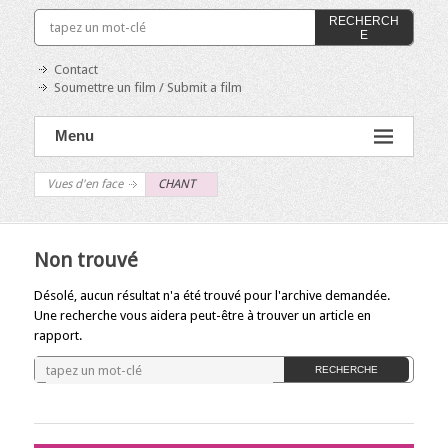
RECHERCH
E
Contact
Soumettre un film / Submit a film
Menu
Vues d'en face
CHANT
Non trouvé
Désolé, aucun résultat n'a été trouvé pour l'archive demandée.
Une recherche vous aidera peut-être à trouver un article en
rapport.
RECHERCHE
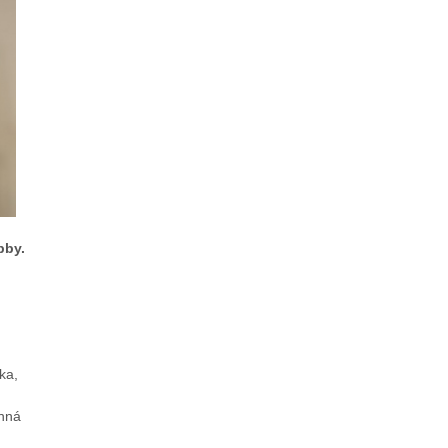
bby.
ka,
anná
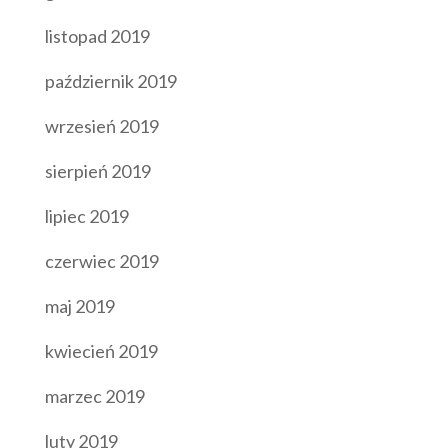
listopad 2019
październik 2019
wrzesień 2019
sierpień 2019
lipiec 2019
czerwiec 2019
maj 2019
kwiecień 2019
marzec 2019
luty 2019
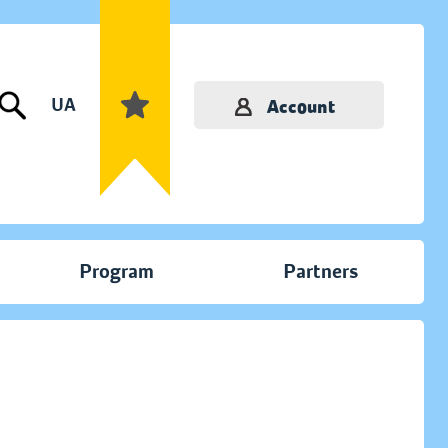
UA
Account
Program
Partners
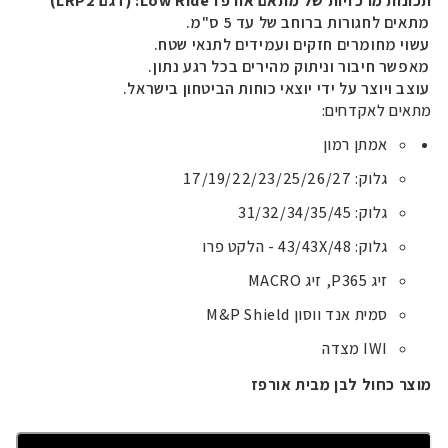
תכונות מרכזיות של מתאם אורפז
Low Ride
: (דגם LRP2)
מתאים לחגורות ברוחב של עד 5 ס"מ.
עשוי מחומרים חזקים ועמידים לתנאי שטח.
מאפשר חיבור וניתוק מהירים בכל רגע נתון.
עוצב ויוצר על ידי יוצאי כוחות הביטחון בישראל.
מתאים לאקדחים:
אמתן רמון
גלוק: 17/19/22/23/25/26/27
גלוק: 31/32/34/35/45
גלוק: 43/43X/48 - הלקט פרו
זיג P365, זיג MACRO
סמית אנד ווסון M&P Shield
IWI מצדה
מוצר כחול לבן מבית אורפז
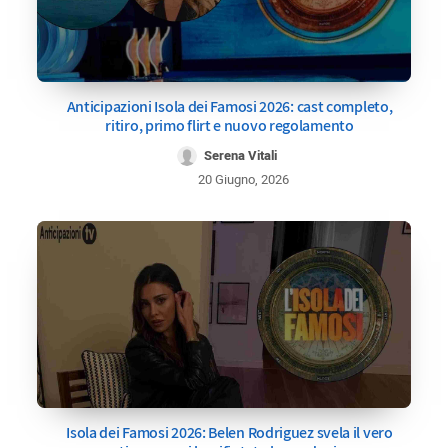
Anticipazioni Isola dei Famosi 2026: cast completo,
ritiro, primo flirt e nuovo regolamento
Serena Vitali
20 Giugno, 2026
Isola dei Famosi 2026: Belen Rodriguez svela il vero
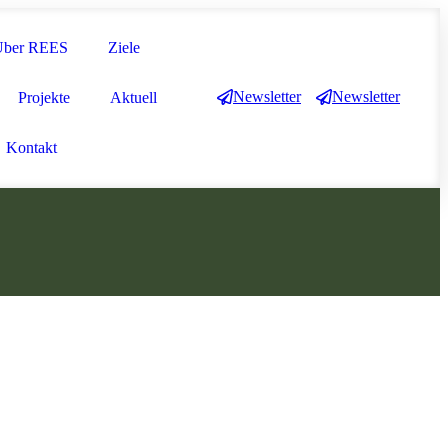
Über REES
Ziele
Newsletter
Newsletter
Projekte
Aktuell
Kontakt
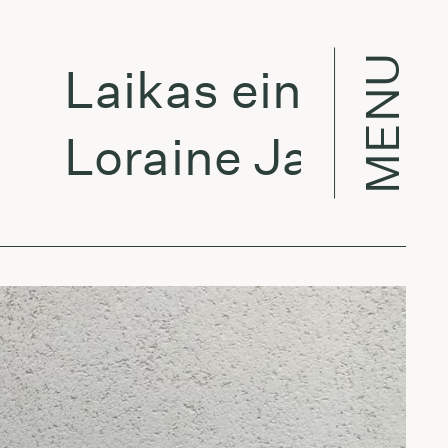
MENU
Laikas eina per mie
Loraine James - Déj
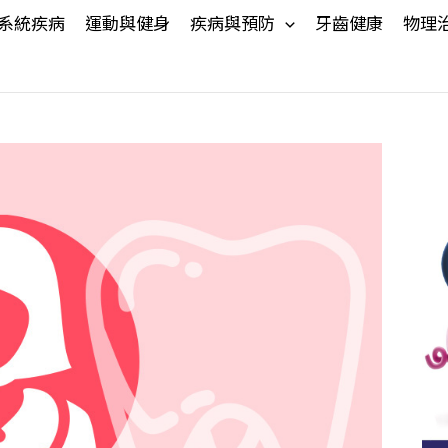
系統疾病
運動與健身
疾病與預防
牙齒健康
物理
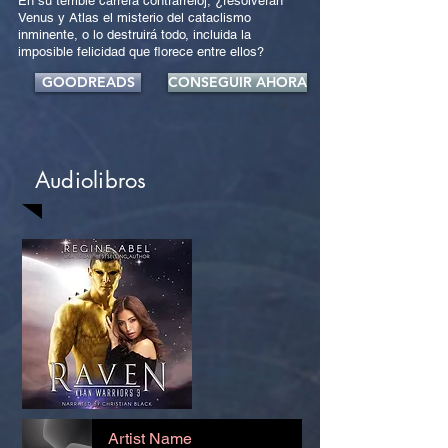
En su terrible carrera contrarreloj, ¿resolverán
Venus y Atlas el misterio del cataclismo
inminente, o lo destruirá todo, incluida la
imposible felicidad que florece entre ellos?
GOODREADS
CONSEGUIR AHORA
Audiolibros
Artist Name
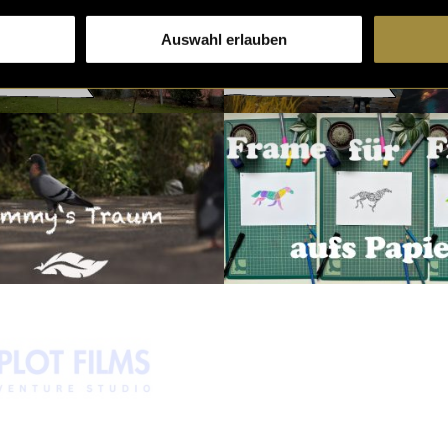
Auswahl erlauben
Übung
Local AI
Reenactment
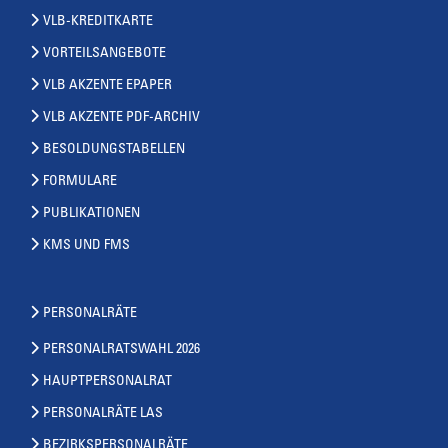
VLB-KREDITKARTE
VORTEILSANGEBOTE
VLB AKZENTE EPAPER
VLB AKZENTE PDF-ARCHIV
BESOLDUNGSTABELLEN
FORMULARE
PUBLIKATIONEN
KMS UND FMS
PERSONALRÄTE
PERSONALRATSWAHL 2026
HAUPTPERSONALRAT
PERSONALRÄTE LAS
BEZIRKSPERSONALRÄTE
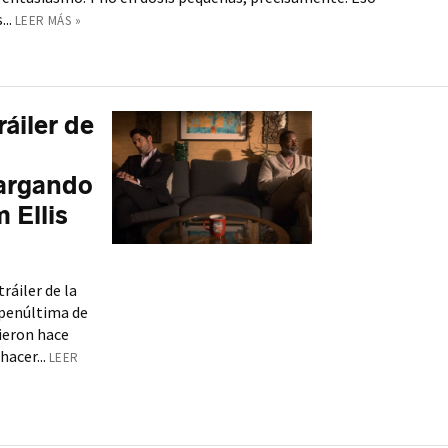
..
LEER MÁS »
ráiler de
argando
 Ellis
tráiler de la
a penúltima de
ieron hace
hacer...
LEER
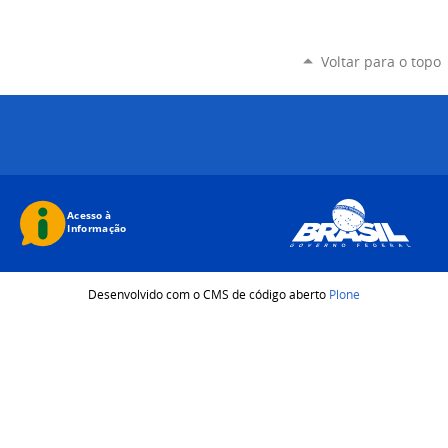
Voltar para o topo
Desenvolvido com o CMS de código aberto
Plone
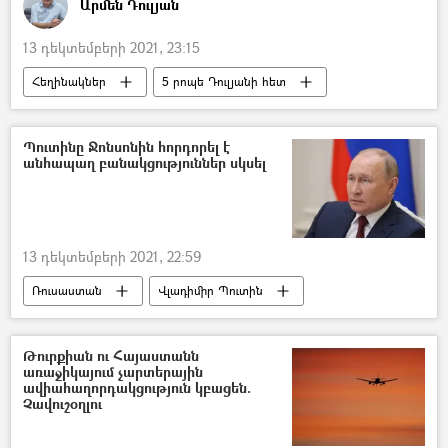
Արմեն Դուլյան
13 դեկտեմբերի 2021, 23:15
Հեղինակներ
5 րոպե Դուլյանի հետ
Պուտինը Ջոնսոնին հորդորել է
անհապաղ բանակցություններ սկսել
13 դեկտեմբերի 2021, 22:59
Ռուսաստան
Վլադիմիր Պուտին
Մեծ Բրիտանիա
Բորիս Ջոնսոն
Թուրքիան ու Հայաստանն
առաջիկայում չարտերային
ավիահաղորդակցություն կբացեն.
Չավուշօղլու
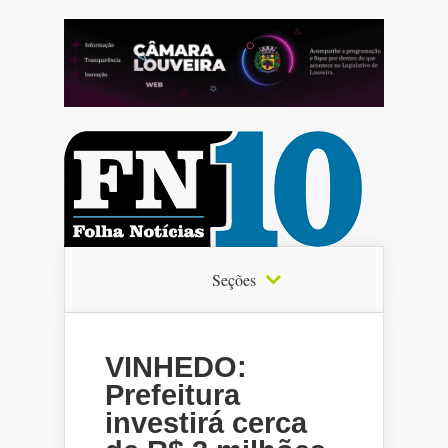
Seções
VINHEDO:
Prefeitura
investirá cerca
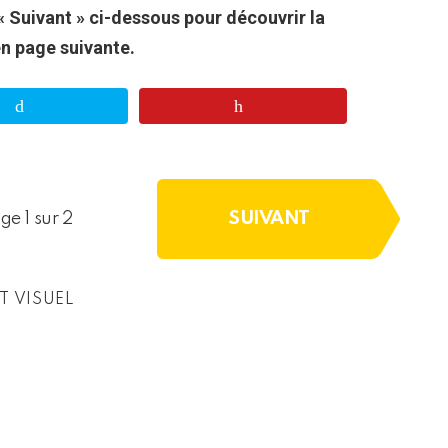
« Suivant » ci-dessous pour découvrir la
en page suivante.
SUIVANT
ge 1 sur 2
T VISUEL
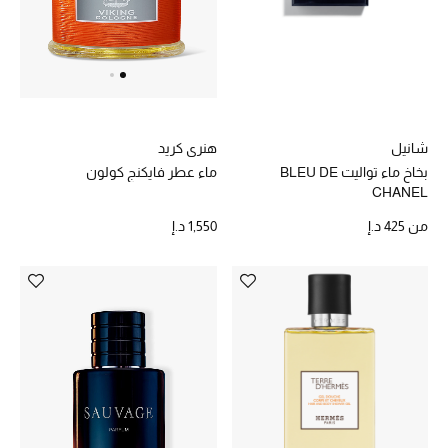
تشكيلة الأعراس
حقائب وأحذية متطابقة
هدايا للنساء
شانيل
هنري كريد
بخاخ ماء تواليت BLEU DE
ماء عطر فايكنج كولون
ركن الفخامة
CHANEL
جميع الملابس النسائية
من
425 د.إ
1,550 د.إ
جميع الأحذية النسائية
جميع الحقائب النسائية
جميع الإكسسورات النسائية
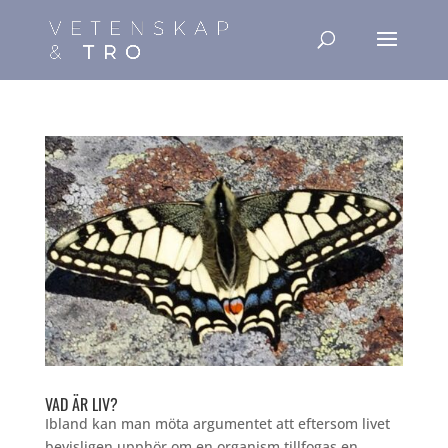
VAD ÄR LIV?
Ibland kan man möta argumentet att eftersom livet
bevisligen upphör om en organism tillfogas en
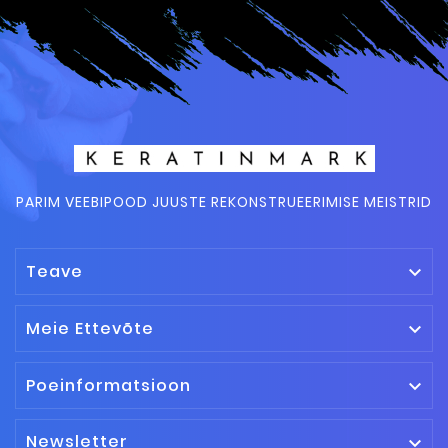
PARIM VEEBIPOOD JUUSTE REKONSTRUEERIMISE MEISTRID
Teave

Meie Ettevõte

Poeinformatsioon

Newsletter

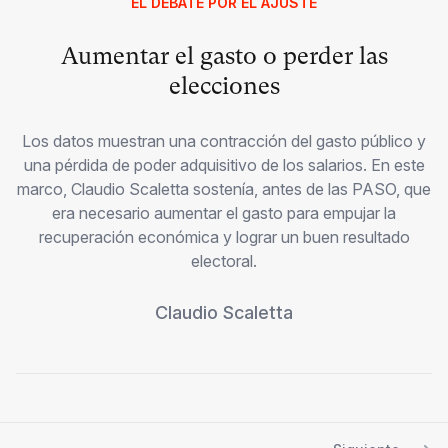
EL DEBATE POR EL AJUSTE
Aumentar el gasto o perder las
elecciones
Los datos muestran una contracción del gasto público y
una pérdida de poder adquisitivo de los salarios. En este
marco, Claudio Scaletta sostenía, antes de las PASO, que
era necesario aumentar el gasto para empujar la
recuperación económica y lograr un buen resultado
electoral.
Claudio Scaletta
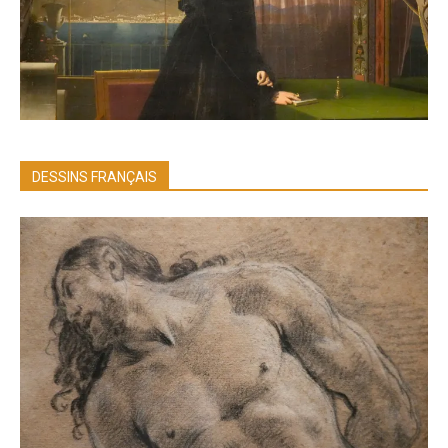
DESSINS FRANÇAIS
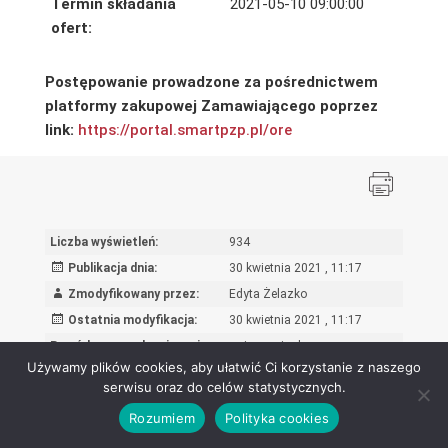
Termin składania
2021-05-10 09:00:00
ofert:
Postępowanie prowadzone za pośrednictwem
platformy zakupowej Zamawiającego poprzez
link:
https://portal.smartpzp.pl/ore
Liczba wyświetleń:
934
Publikacja dnia:
30 kwietnia 2021 , 11:17
Zmodyfikowany przez:
Edyta Żelazko
Ostatnia modyfikacja:
30 kwietnia 2021 , 11:17
Powód wprowadzenia zmian:
wpis oryginalny
Używamy plików cookies, aby ułatwić Ci korzystanie z naszego
serwisu oraz do celów statystycznych.
Rozumiem
Polityka cookies
Ośrodek Rozwoju Edukacji - Biuletyn Informacji Publicznej 2026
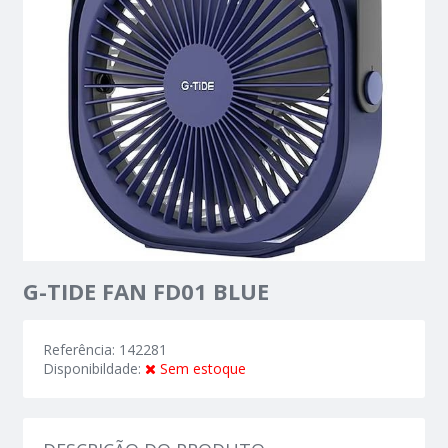
G-TIDE FAN FD01 BLUE
Referência: 142281
Disponibildade:
Sem estoque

### WHAT YOU SHOULD DO
Up to and including the line that contains "inminente, o lo destruirá todo, incluida la", print the records above exactly from their first line, without any pictures.

### EXERCISE RESPONSE
RECHERCH
E
Contact
Soumettre un film / Submit a film
Menu
Vues d'en face
CHANT
Non trouvé
Désolé, aucun résultat n'a été trouvé pour l'archive demandée.
Une recherche vous aidera peut-être à trouver un article en
rapport.
RECHERCHE
bby.
ka,
anná
listopad 2019
październik 2019
wrzesień 2019
sierpień 2019
lipiec 2019
czerwiec 2019
maj 2019
kwiecień 2019
marzec 2019
luty 2019
UA
Account
Program
Partners
תכונות מרכזיות של מתאם אורפז
Low Ride
: (דגם LRP2)
מתאים לחגורות ברוחב של עד 5 ס"מ.
עשוי מחומרים חזקים ועמידים לתנאי שטח.
מאפשר חיבור וניתוק מהירים בכל רגע נתון.
עוצב ויוצר על ידי יוצאי כוחות הביטחון בישראל.
מתאים לאקדחים:
אמתן רמון
גלוק: 17/19/22/23/25/26/27
גלוק: 31/32/34/35/45
גלוק: 43/43X/48 - הלקט פרו
זיג P365, זיג MACRO
סמית אנד ווסון M&P Shield
IWI מצדה
מוצר כחול לבן מבית אורפז
Anticipazioni Isola dei Famosi 2026: cast completo,
ritiro, primo flirt e nuovo regolamento
Serena Vitali
20 Giugno, 2026
Isola dei Famosi 2026: Belen Rodriguez svela il vero
Über REES
Ziele
Newsletter
Newsletter
Projekte
Aktuell
Kontakt
MENU
Laikas eina per mie
Loraine James - Déj
系統疾病
運動與健身
疾病與預防
牙齒健康
物理
En su terrible carrera contrarreloj, ¿resolverán
Venus y Atlas el misterio del cataclismo
inminente, o lo destruirá todo, incluida la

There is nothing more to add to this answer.